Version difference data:
▬▬▬▬▬▬

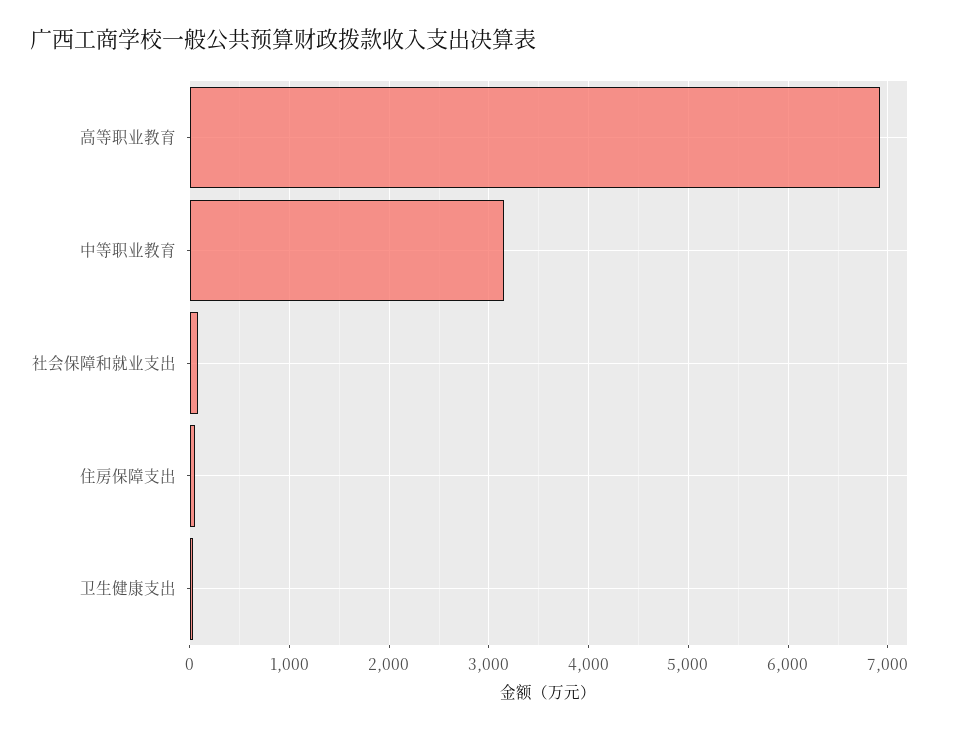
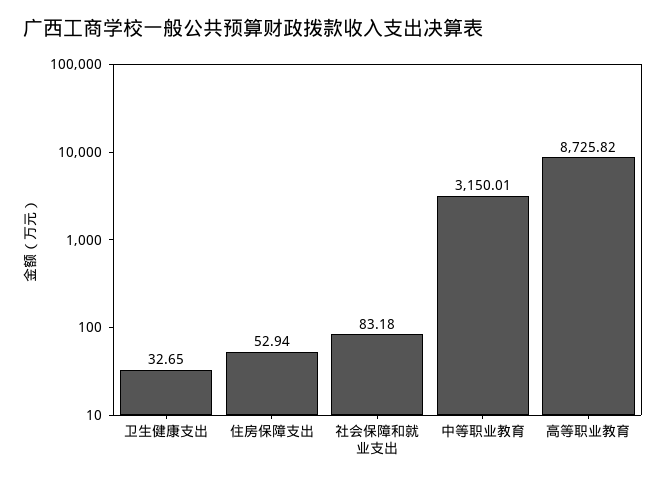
  {
-   "高等职业教育": 6900,
+   "高等职业教育": 8725.82,
    "中等职业教育": 3150.01,
    "社会保障和就业支出": 83.18,
    "住房保障支出": 52.94,
    "卫生健康支出": 32.65
  }

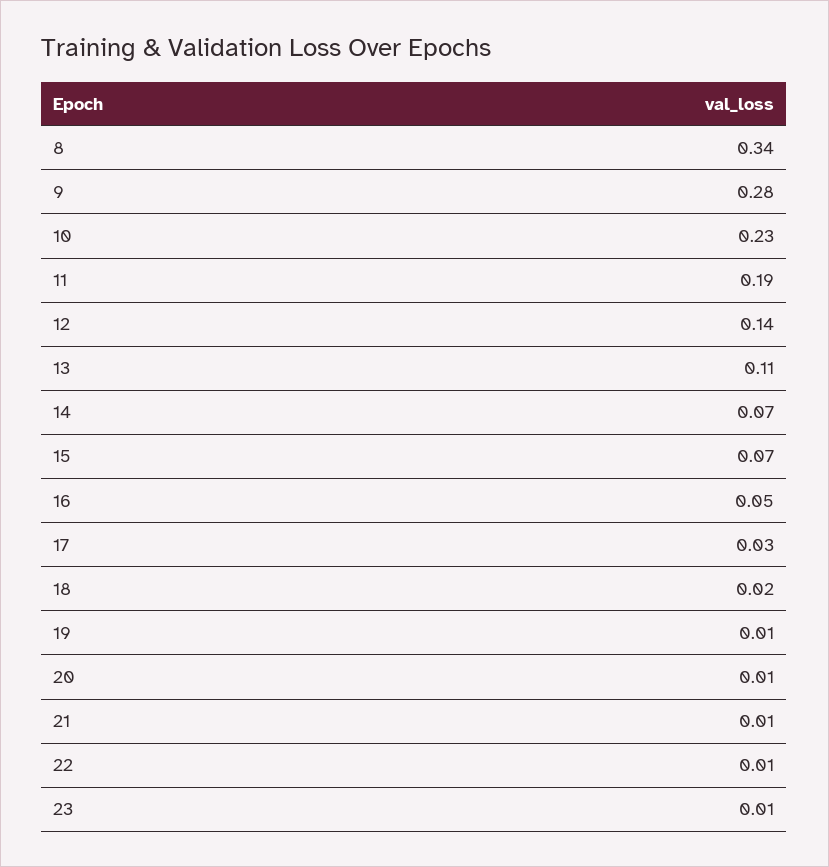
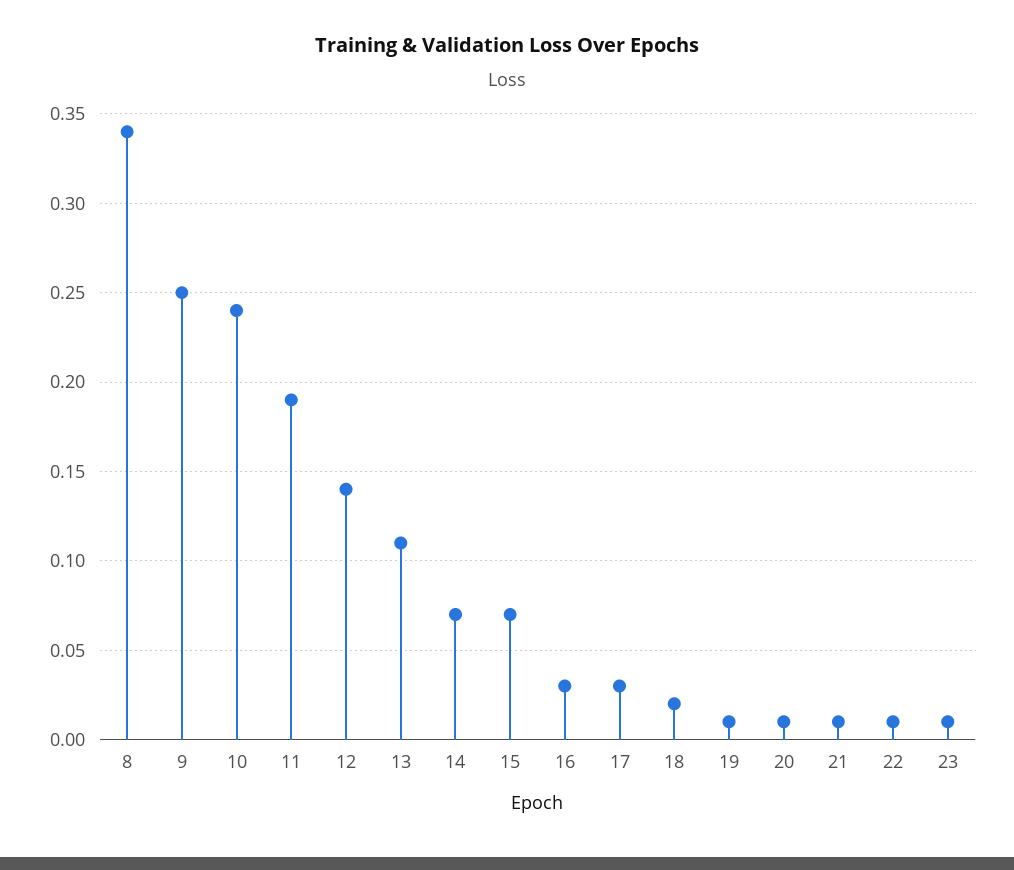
  {
    "8": 0.34,
-   "9": 0.28,
+   "9": 0.25,
-   "10": 0.23,
+   "10": 0.24,
    "11": 0.19,
    "12": 0.14,
    "13": 0.11,
    "14": 0.07,
    "15": 0.07,
-   "16": 0.05,
+   "16": 0.03,
    "17": 0.03,
    "18": 0.02,
    "19": 0.01,
    "20": 0.01,
    "21": 0.01,
    "22": 0.01,
    "23": 0.01
  }

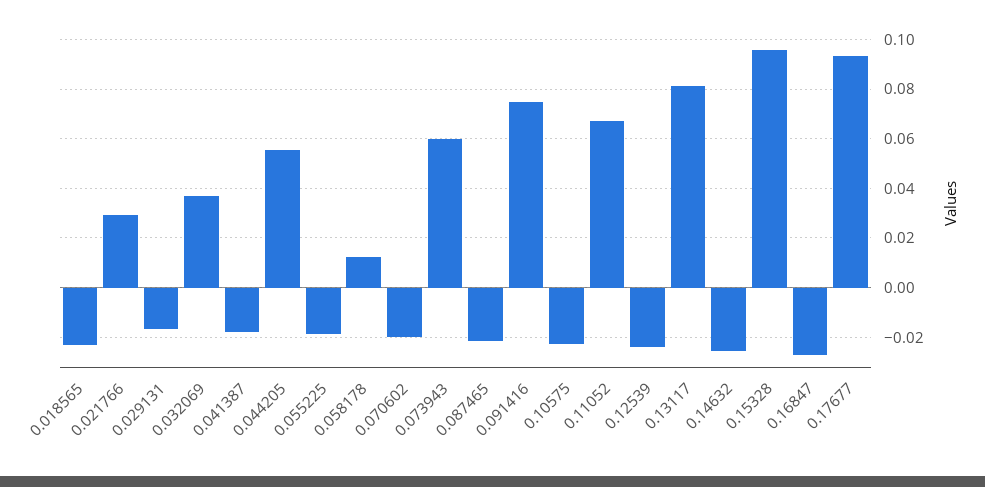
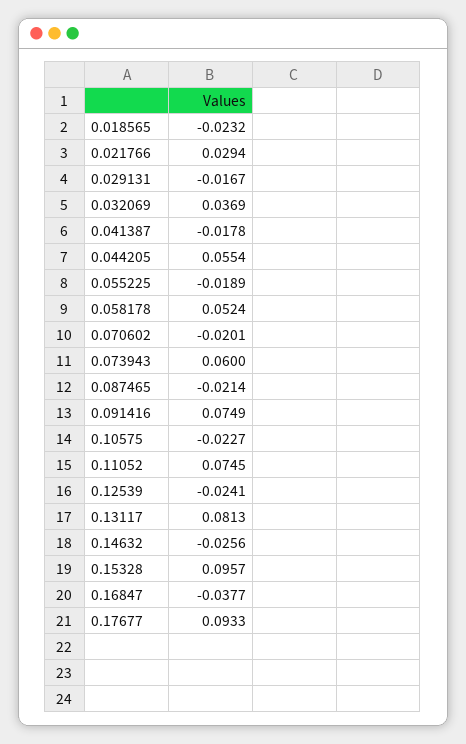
  {
    "0.018565": -0.0232,
    "0.021766": 0.0294,
    "0.029131": -0.0167,
    "0.032069": 0.0369,
    "0.041387": -0.0178,
    "0.044205": 0.0554,
    "0.055225": -0.0189,
-   "0.058178": 0.0125,
+   "0.058178": 0.0524,
    "0.070602": -0.0201,
    "0.073943": 0.06,
    "0.087465": -0.0214,
    "0.091416": 0.0749,
    "0.10575": -0.0227,
-   "0.11052": 0.0675,
+   "0.11052": 0.0745,
    "0.12539": -0.0241,
    "0.13117": 0.0813,
    "0.14632": -0.0256,
    "0.15328": 0.0957,
-   "0.16847": -0.0275,
+   "0.16847": -0.0377,
    "0.17677": 0.0933
  }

▬▬▬▬▬▬

Task directions: Retype the data above as given, letting no picture into the copy.

Answer section:
  {
-   "高等职业教育": 6900,
+   "高等职业教育": 8725.82,
    "中等职业教育": 3150.01,
    "社会保障和就业支出": 83.18,
    "住房保障支出": 52.94,
    "卫生健康支出": 32.65
  }

  {
    "8": 0.34,
-   "9": 0.28,
+   "9": 0.25,
-   "10": 0.23,
+   "10": 0.24,
    "11": 0.19,
    "12": 0.14,
    "13": 0.11,
    "14": 0.07,
    "15": 0.07,
-   "16": 0.05,
+   "16": 0.03,
    "17": 0.03,
    "18": 0.02,
    "19": 0.01,
    "20": 0.01,
    "21": 0.01,
    "22": 0.01,
    "23": 0.01
  }

  {
    "0.018565": -0.0232,
    "0.021766": 0.0294,
    "0.029131": -0.0167,
    "0.032069": 0.0369,
    "0.041387": -0.0178,
    "0.044205": 0.0554,
    "0.055225": -0.0189,
-   "0.058178": 0.0125,
+   "0.058178": 0.0524,
    "0.070602": -0.0201,
    "0.073943": 0.06,
    "0.087465": -0.0214,
    "0.091416": 0.0749,
    "0.10575": -0.0227,
-   "0.11052": 0.0675,
+   "0.11052": 0.0745,
    "0.12539": -0.0241,
    "0.13117": 0.0813,
    "0.14632": -0.0256,
    "0.15328": 0.0957,
-   "0.16847": -0.0275,
+   "0.16847": -0.0377,
    "0.17677": 0.0933
  }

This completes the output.